EXERCISE BRIEF
Copy out the lines below that hold the word "scripts".

GIVEN DATA section start

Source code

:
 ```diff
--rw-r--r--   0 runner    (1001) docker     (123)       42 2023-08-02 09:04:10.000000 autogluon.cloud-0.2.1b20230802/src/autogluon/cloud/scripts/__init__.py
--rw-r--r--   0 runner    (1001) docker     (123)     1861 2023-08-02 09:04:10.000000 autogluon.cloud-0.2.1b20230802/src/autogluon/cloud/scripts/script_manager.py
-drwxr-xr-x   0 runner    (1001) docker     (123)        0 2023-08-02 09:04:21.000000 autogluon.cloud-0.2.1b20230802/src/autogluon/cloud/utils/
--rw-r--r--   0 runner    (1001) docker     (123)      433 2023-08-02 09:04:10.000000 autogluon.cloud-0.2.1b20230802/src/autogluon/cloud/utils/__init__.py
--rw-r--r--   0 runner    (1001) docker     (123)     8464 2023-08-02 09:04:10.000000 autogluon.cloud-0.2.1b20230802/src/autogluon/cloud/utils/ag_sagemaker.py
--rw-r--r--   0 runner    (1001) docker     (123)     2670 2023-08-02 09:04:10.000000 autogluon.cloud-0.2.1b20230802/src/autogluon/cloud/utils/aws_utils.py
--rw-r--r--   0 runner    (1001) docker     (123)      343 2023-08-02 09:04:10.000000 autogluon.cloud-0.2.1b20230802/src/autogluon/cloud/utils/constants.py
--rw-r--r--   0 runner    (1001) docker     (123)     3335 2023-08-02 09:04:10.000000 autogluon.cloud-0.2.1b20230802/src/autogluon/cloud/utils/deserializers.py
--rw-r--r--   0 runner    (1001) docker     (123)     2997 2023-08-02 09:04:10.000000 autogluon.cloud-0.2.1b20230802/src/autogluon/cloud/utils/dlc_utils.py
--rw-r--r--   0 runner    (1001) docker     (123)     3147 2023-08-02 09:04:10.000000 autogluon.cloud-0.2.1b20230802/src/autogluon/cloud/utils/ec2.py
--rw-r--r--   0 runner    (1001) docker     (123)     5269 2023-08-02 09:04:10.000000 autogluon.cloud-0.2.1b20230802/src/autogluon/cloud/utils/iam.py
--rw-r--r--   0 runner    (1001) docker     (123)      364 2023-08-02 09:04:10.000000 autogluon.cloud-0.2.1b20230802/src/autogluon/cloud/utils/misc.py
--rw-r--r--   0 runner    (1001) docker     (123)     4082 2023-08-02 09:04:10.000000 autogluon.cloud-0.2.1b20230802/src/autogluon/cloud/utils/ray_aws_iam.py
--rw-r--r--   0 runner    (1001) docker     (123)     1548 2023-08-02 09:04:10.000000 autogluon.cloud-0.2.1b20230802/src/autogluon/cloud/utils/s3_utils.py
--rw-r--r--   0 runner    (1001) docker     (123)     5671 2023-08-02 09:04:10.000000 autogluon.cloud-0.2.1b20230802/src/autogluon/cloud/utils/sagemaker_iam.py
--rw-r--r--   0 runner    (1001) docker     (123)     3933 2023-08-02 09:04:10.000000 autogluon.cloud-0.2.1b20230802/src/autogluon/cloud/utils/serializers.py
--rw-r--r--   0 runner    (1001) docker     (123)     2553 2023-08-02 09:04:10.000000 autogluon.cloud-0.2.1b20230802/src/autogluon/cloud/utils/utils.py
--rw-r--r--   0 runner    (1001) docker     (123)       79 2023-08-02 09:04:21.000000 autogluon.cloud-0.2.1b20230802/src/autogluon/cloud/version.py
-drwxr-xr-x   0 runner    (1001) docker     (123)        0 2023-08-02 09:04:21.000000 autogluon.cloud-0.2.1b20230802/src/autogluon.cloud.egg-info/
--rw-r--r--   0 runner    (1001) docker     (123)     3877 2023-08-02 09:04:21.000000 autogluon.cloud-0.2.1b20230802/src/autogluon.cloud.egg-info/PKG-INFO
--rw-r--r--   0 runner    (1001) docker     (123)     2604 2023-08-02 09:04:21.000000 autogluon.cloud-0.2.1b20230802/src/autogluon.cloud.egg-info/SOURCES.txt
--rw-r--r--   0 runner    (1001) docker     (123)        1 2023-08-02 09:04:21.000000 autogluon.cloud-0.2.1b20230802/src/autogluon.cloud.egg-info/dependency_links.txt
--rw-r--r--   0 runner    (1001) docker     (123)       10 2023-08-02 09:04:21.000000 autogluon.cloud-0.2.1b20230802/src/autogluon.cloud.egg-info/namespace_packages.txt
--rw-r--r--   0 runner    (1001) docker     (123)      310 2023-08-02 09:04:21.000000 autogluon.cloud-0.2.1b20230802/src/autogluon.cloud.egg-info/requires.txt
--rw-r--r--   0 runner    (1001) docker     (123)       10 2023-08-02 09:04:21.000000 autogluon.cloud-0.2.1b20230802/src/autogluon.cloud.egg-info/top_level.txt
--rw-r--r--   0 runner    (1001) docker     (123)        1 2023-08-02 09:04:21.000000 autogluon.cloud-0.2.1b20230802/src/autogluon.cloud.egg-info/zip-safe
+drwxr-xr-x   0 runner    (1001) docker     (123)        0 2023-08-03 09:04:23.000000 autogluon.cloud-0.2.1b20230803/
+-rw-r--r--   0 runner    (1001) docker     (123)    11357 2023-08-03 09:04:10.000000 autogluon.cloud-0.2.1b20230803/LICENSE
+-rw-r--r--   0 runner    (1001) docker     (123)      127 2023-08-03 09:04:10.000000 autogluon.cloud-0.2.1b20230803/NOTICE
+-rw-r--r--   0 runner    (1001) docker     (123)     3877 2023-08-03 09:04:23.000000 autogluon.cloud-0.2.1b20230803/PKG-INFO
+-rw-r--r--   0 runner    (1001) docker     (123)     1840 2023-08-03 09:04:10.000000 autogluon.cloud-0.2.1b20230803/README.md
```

GIVEN DATA section end

WRITTEN SOLUTION
--rw-r--r--   0 runner    (1001) docker     (123)       42 2023-08-02 09:04:10.000000 autogluon.cloud-0.2.1b20230802/src/autogluon/cloud/scripts/__init__.py
--rw-r--r--   0 runner    (1001) docker     (123)     1861 2023-08-02 09:04:10.000000 autogluon.cloud-0.2.1b20230802/src/autogluon/cloud/scripts/script_manager.py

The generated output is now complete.